The technology of personal taste gets more sophisticated by the day. If you use Amazon regularly to buy books, you'll already be familiar with its automated methods of making the virtual shop window respond to your whims - laying out a selection of recommended titles based on your own previous orders and the kind of collective penumbra of taste it suggests. Last week, though, I was introduced to a website with even more precise designs on your purchasing power. Pandora.com offers to create a bespoke radio station for you - drawing on what its designers call the Music Genome Project.
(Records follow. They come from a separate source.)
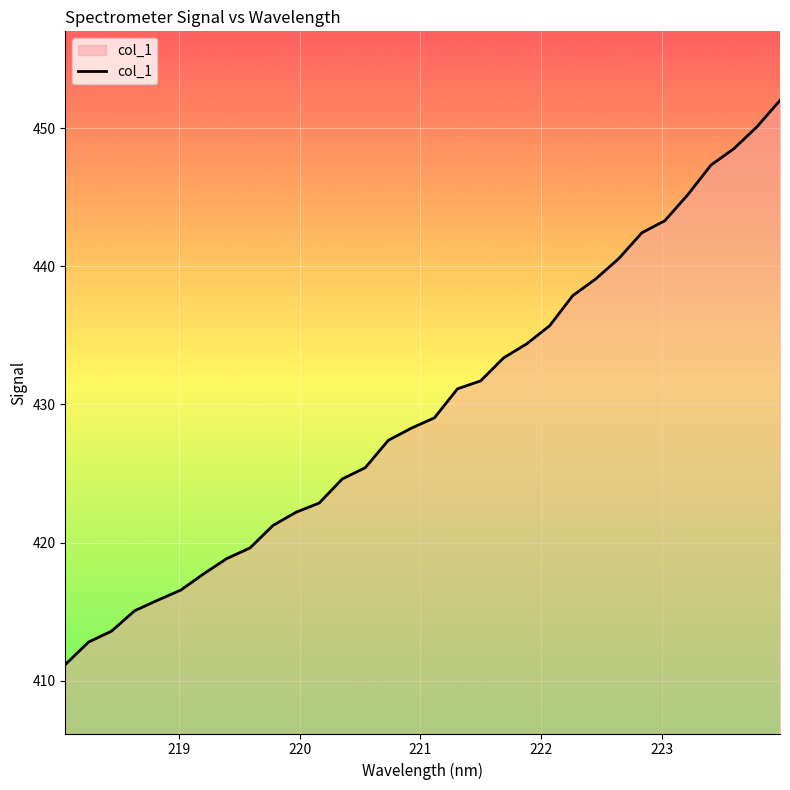

What is the minimum value shown in the chart?

411.2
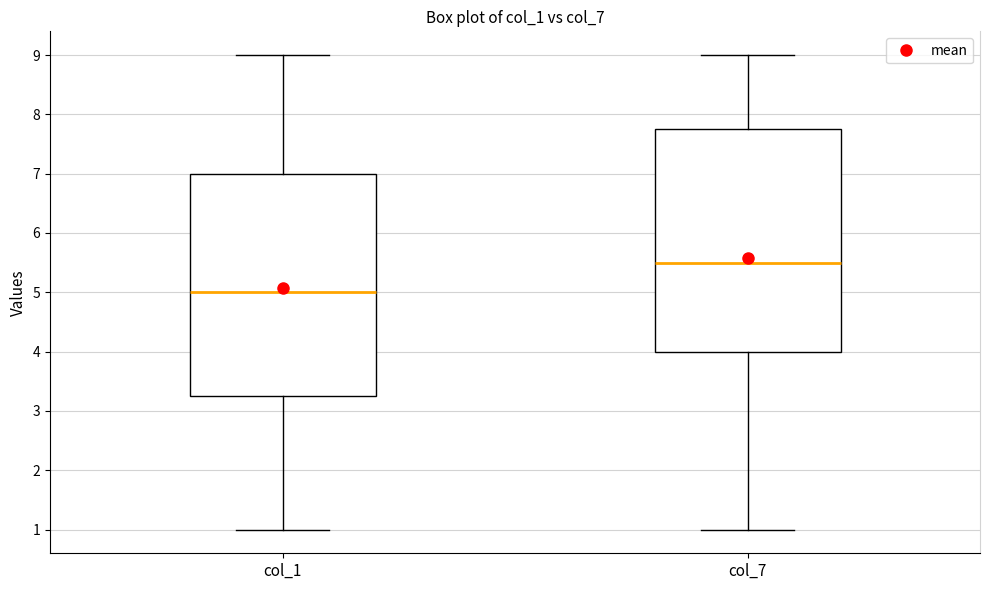

Reading left to right, transcribe this box plot: for each box, give where its median line is, the range the box spans, and where its two whiskers end, as read against the y-axis. The values are not printed on the chart, so give them approximately, as read against the axis.

col_1: median 5.0, box 3.3 to 7.0, whiskers 1.0 to 9.0
col_7: median 5.5, box 4.0 to 7.8, whiskers 1.0 to 9.0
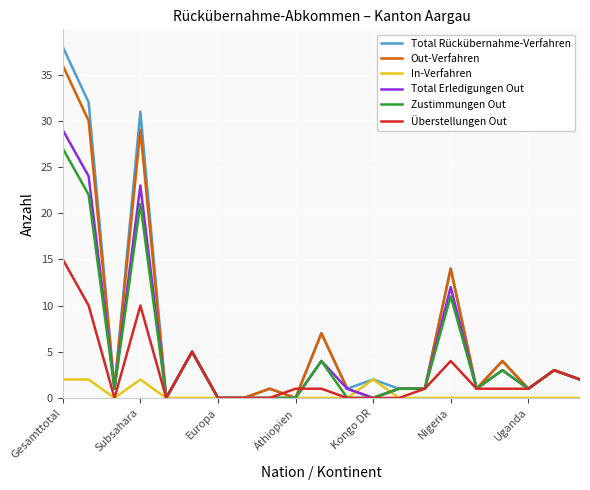

Which series has the largest range (max minus min)?

Total Rückübernahme-Verfahren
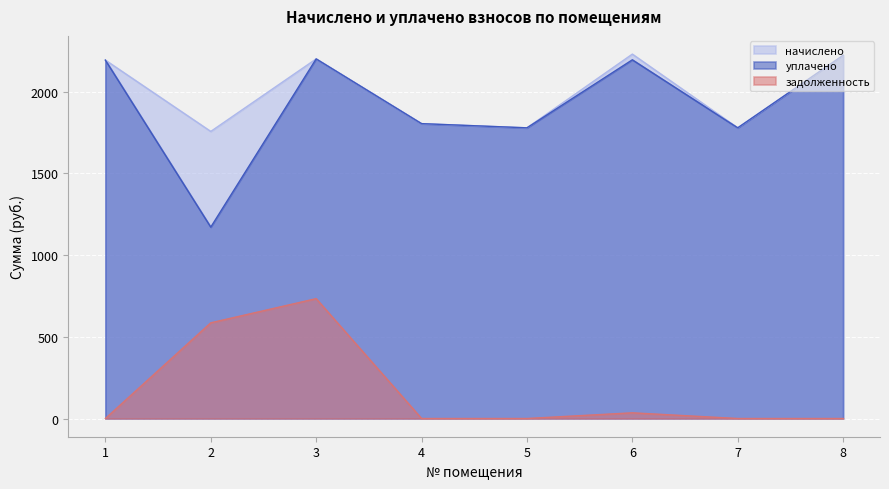

At 1, list the series in order from smallest to largest.

задолженность, начислено, уплачено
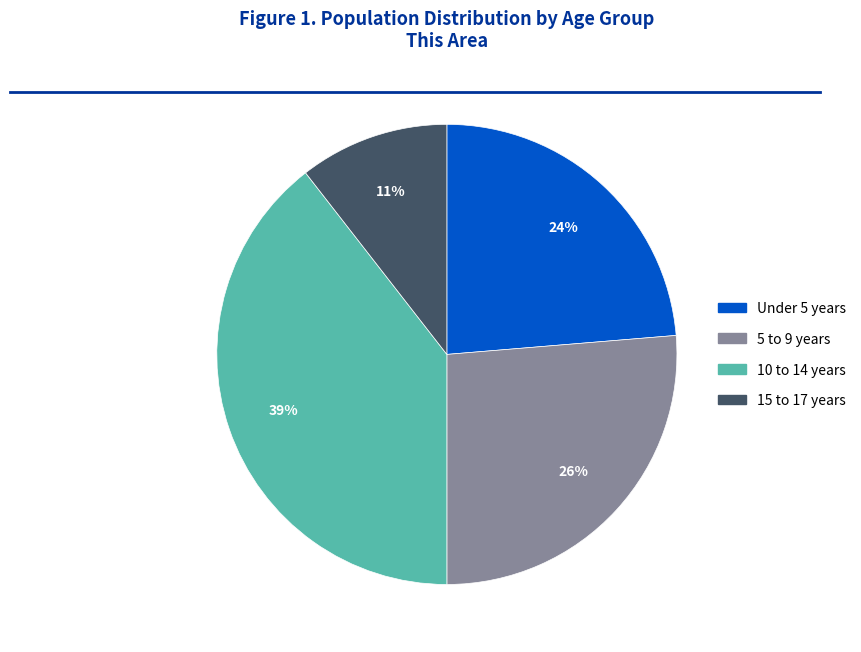

Is there any slice that represents more than half of the pie?

No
The initial enterprise was both simple and eccentric - like a pub game that got out of hand. The originators of the project set out to identify the elemental genes of popular music by analysing thousands of songs according to various attributes. These might include anything from the "vocal-centric aesthetic" to "major key tonality" or "an upbeat two-step feel" (all features of Led Zeppelin's "In Through the Out Door", as it happens). The genome they ended up with allows the website to predict what kind of music you might like. Give it a sample of your passions and it will stream a selection of genetically related tracks - some familiar and some not. If you don't like a song, you can skip to the next one. If you do like it, you can find out more about it and buy it online.
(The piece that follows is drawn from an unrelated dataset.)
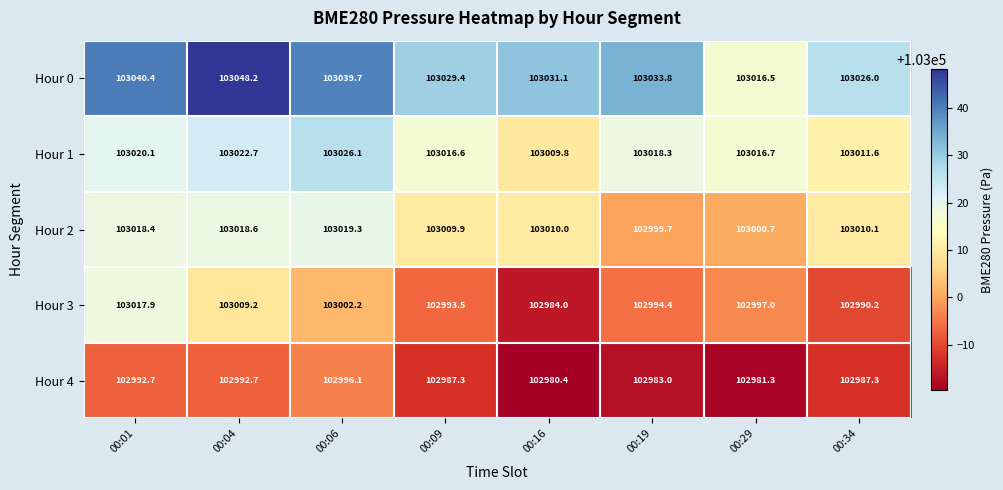

What is the minimum value shown in the chart?

102980.4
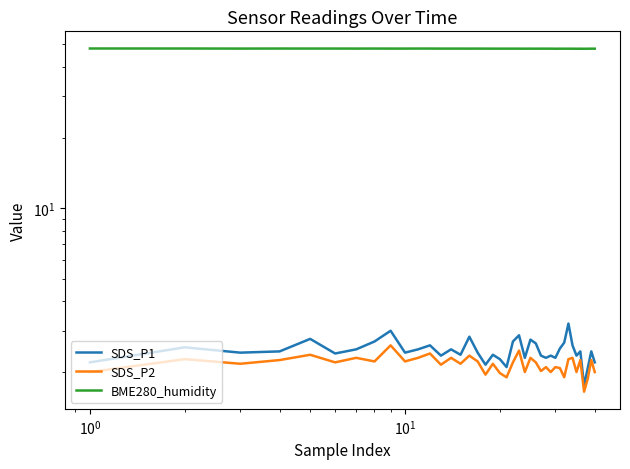

True or false: BME280_humidity has a value of 81.5 at $\mathdefault{10^{0}}$.

False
That's the point, of course. This isn't some kind of selfless, shareware idealism - fuelled by muso passion. It is a clever kind of advertising and the heart of its cleverness is the flattering implication that without your unique personality, the thing wouldn't be possible at all. There are limits to its generosity, though. You can bookmark songs but not replay them when you want. And if you skip too many songs, the screen throws up a message explaining that the site's music licences force it "to limit the number of songs you may skip each hour". The idea wasn't to create a universal jukebox on random select, after all, but to fine-tune the marketing tool of radio airplay - which depends on holding music just out of reach. And, so far, they haven't worked out the licences for British listeners. You can try out the service - but if you can't come up with a plausible zip code (aka delivery address), you'll eventually be frozen out.
On the face of it, Pandora.com and all the other automated suggestion services are an empowerment of the consumer over big business - and if not an empowerment, at least an equalisation. You get to dictate what is put before you, they get more bang for their marketing buck - and everybody wins. In practice, though, I can't help wondering about the inclusion of a mainframe computer into the odd-and-unpredictable business of enlarging your own cultural experience. For one thing, choice and liberty are vastly overrated as methods of developing aesthetic taste. The absence of choice can be just as important - a trivial example being the increasingly endangered experience of learning to love the track on the album that comes between the two you initially much preferred but which have now lost their savour. What price patience or endurance of the unfamiliar in a world that allows you to fast forward as soon as you find something challenging or unexpected.
For another thing, we all know that a sharply defined sense of personal taste is only a whisker away from a kind of bigotry. "I don't like that kind of thing" delivers its verdict before any real evidence has been laid before the court. In fact, whenever I encounter these algorithmic devices for narrowing the gap between my taste and my purchases, I get an image in my head of a memorable scene from Fantastic Voyage, that science fiction classic in which a group of doctors are miniaturised and injected into the body of their patient. At one point, Raquel Welch is attacked by antibodies, which swarm at her from every direction and clamp to her body. As they tighten their grip, the crew have to desperately prise them off her body to prevent her being asphyxiated.
And that seems to me not a bad image of the way that websites tailored to your taste clamp a kind of armour of the inoffensive around you. You could easily end up stifled by your own likes - with not a gap left for fresh air to get through. Personally, I prefer to leave room for happy accident and the mind-changing surprise; for those things that chip away at my established taste rather than simply reinforce it. Such customisable and responsive sites give you the illusion that you can use the computer to express yourself. But how can you be sure that the computer doesn't end up expressing you instead?